─── DATASET CONTENT
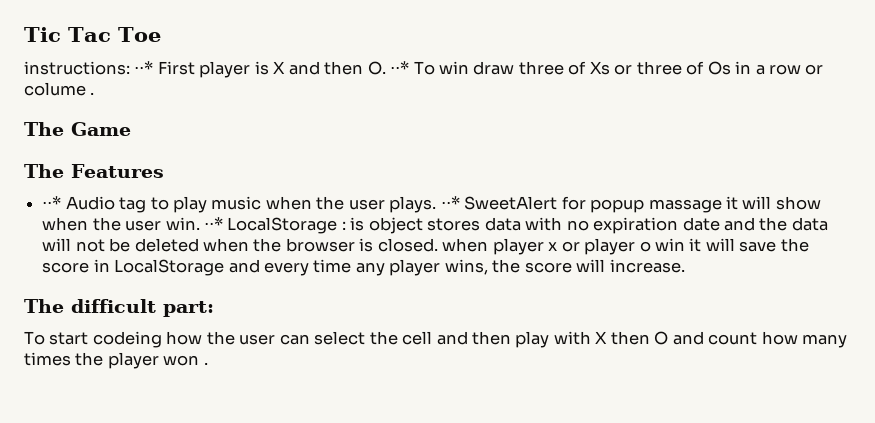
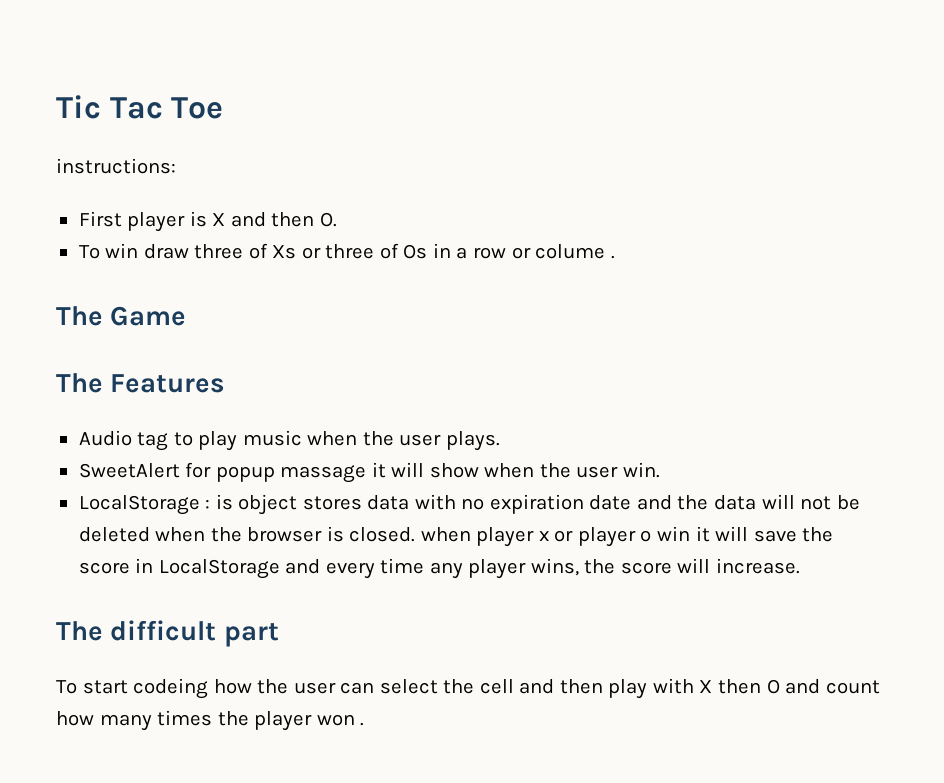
[134,61,154,74] ⋅⋅* -> (176, 166) //
[390,61,410,74] ⋅⋅* -> (337, 219) //
[42,196,62,209] ⋅⋅* -> (226, 383) none
[440,196,460,209] ⋅⋅* -> (500, 441) //
[203,217,223,230] ⋅⋅* -> (660, 470) //
[163,301,214,317] part: -> [223,623,279,647] part

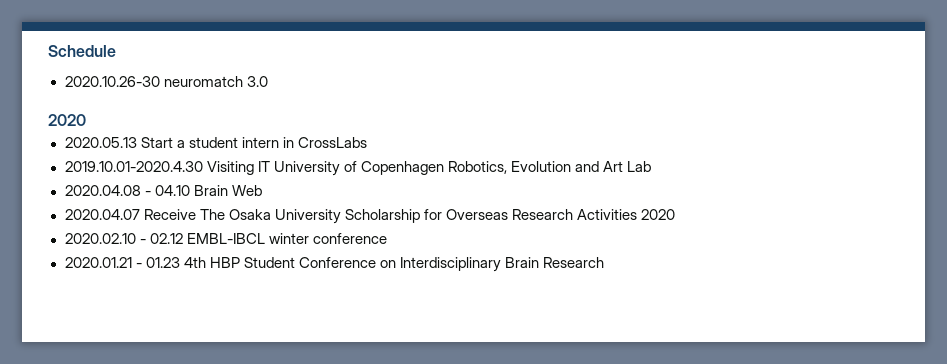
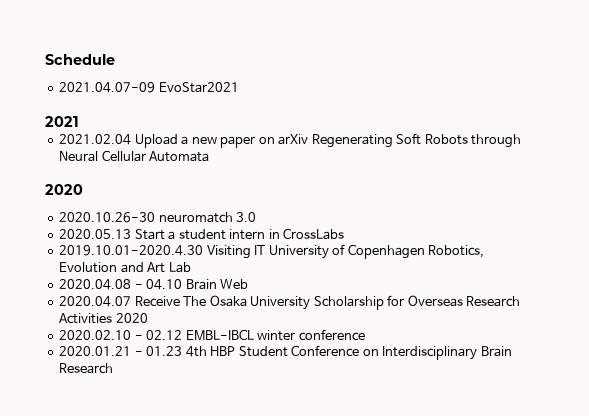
(116, 51) none -> [59,82,239,93] [45,116,79,127] [59,133,522,148] [59,150,210,162] [45,184,83,195] // 2021.04.07-09 EvoStar2021 // 2021 // 2021.02.04 Upload a new paper on arXiv Regenerating Soft Robots through Neural Cellular Automata // 2020
[48,114,86,126] // 2020 -> (257, 217) none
──────
> PROMPT: Line count for the string "none": state how many lines in the data contain it, and output nothing else.

> EXERCISE RESULT: 3